For many of us, the memory of a bad report card is something that is best left in the past. But that is neither possible nor advisable with our statewide report card, where the record of poor student achievement reflects badly on all of us.
When compared to states that share similar demographics, parental education levels and poverty rates, Utah consistently ranks near the bottom for education performance and policy. A recent report from the Utah Foundation found that our students often rank last on the National Assessment of Educational Progress in math, reading and science tests.
While we have much to be proud of within our education system, we must work to improve the academic achievement of all Utah students. Supporting the Utah Core Standards is critical if we hope to have the kind of graduates who will attract companies and job creators to invest in Utah's future.
The Utah Core Standards are based on the Common Core State Standards, which are a set of K-12 math and language arts standards, developed by states, the National Governors Association, and the Council of Chief State School Officers.
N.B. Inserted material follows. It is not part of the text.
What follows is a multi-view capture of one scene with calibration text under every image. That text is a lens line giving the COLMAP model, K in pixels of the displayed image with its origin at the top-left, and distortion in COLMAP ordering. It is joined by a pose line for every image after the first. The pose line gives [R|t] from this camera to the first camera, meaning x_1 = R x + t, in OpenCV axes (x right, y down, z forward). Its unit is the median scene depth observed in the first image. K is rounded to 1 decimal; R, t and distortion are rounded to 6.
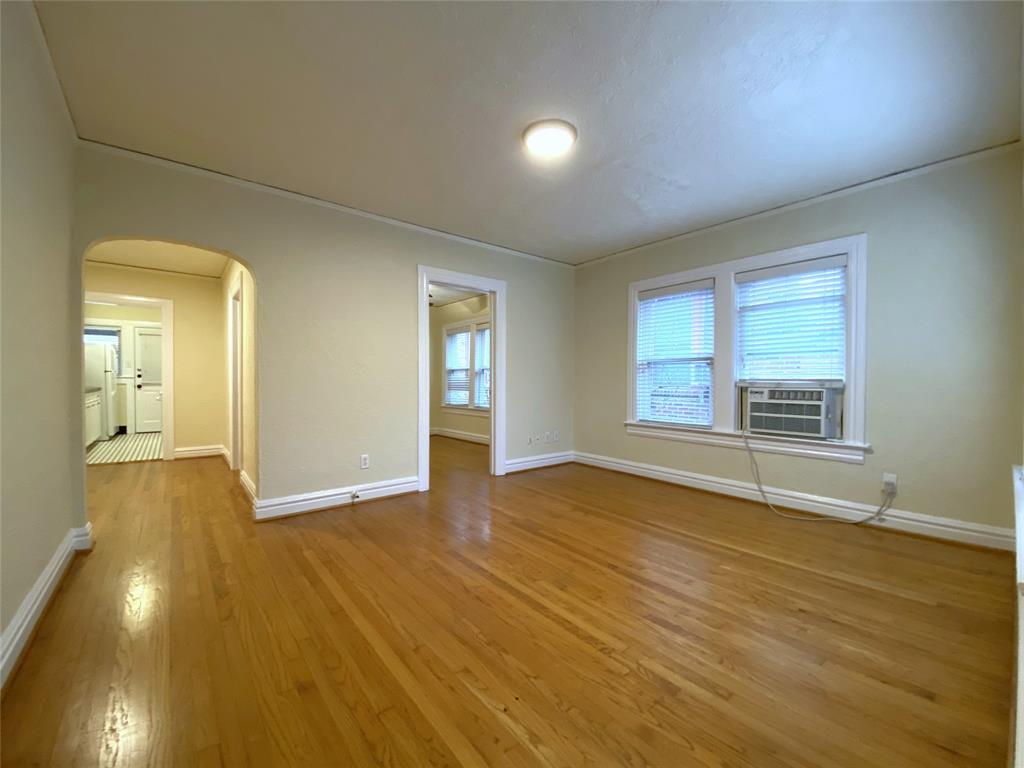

Utah was involved in the development of the standards and conducted focus groups throughout the state that included parent groups, teachers, administrators, higher education and business leaders to provide input and feedback. The standards were also studied and reviewed by a host of experts from a variety of sectors and an independent validation committee. The standards are essential knowledge, concepts and skills to be mastered at each grade level. The curriculum used to attain set standards is left up to local school districts, principals and teachers.
United Way of Salt Lake and its board of directors support the 2010 decision by the State Board of Education to adopt the Common Core. UWSL's goal is to ensure that every child succeeds, every step of the way, from cradle to career. An essential component of meeting that goal is ensuring that kids stay on track in school and are able to be competitive when they enter the workforce. The standards ensure that Utah students are meeting necessary educational achievement levels so that they can perform as well or better than students from other states and around the world. Supporting the standards will help ensure that Utah's youth are well positioned to take on the challenges of a competitive global marketplace.
As local business leaders, we are sensitive to the rise and fall of our local economy. Utah needs a good foundation of education in order to have a competitive, homegrown workforce that is innovative and prepared. Other states are developing rigorous curriculum to prepare their children for the future, and we can't let Utah continue to fall behind. The Common Core will allow us to keep up with a competitive economy and help foster Utah's new wave of entrepreneurs and leaders.
Forbes recently rated Utah as "The Best State for Business and Careers." We have one of the most business-friendly climates in the country due to relatively low operating costs, a low corporate tax rate, a growing population and a burgeoning tech sector. We now need to ensure that we have the innovators and employees capable of taking our state's economy to the next level.
Support the Utah Core Standards and put our children on the right path for success.
Mona Burton is the chair of United Way of Salt Lake and a partner in the law firm of Holland & Hart. She is writing on behalf of the 49 members of United Way of Salt Lake's board of directors.